3 A Cure For Wellness
Director Gore Verbinski’s weird, underrated nightmare A Cure For Wellness is a slick, strange tour de force. Inspired by Thomas Mann’s novel The Magic Mountain, this surreal odyssey sees a young executive sent to a remote retreat in the Alps to retrieve his employer. Once he arrives, he realizes nothing is as it seems in a story that fuses Scorsese’s twisty Shutter Island with Lovecraft.

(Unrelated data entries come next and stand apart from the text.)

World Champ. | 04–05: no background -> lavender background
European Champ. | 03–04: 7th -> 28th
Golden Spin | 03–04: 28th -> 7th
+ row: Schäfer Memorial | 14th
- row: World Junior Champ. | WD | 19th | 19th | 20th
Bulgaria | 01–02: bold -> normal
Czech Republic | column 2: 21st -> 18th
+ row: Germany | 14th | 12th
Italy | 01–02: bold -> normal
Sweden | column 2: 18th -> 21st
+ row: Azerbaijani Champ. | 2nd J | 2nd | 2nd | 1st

However, mainstream viewers had no interest in the movie’s gothic charms, and A Cure For Wellness learned only $26.6 million on a $40 million budget.
2 The Relic
1997’s The Relic is a straightforward creature feature from the great genre journeyman Peter Hyams. While it lacks the humor of Lake Placid or the campy absurdity of Anaconda, The Relic more than makes up for this with an incredibly impressive practical effects monster. The plot, wherein a police officer and a biologist team up to find the monster responsible for gruesome killings in a museum, is run-of-the-mill. However, The Relic’s monster is a truly creepy creation from the last days before CGI largely replaced practical special effects.
1 Grindhouse
The ’90s enfants terrible Quentin Tarantino and Robert Rodriguez bet big and lost big on 2007’s double-bill Grindhouse. However, both of their contributions to the project have stood the test of time. Admittedly, Tarantino’s Death Proof is more interesting than scary. However, Rodriguez’s supremely silly and laughably gross Planet Terror more than makes up for Death Proof’s shortcomings with its gruesome, inventive small-town zombie horror movie premise.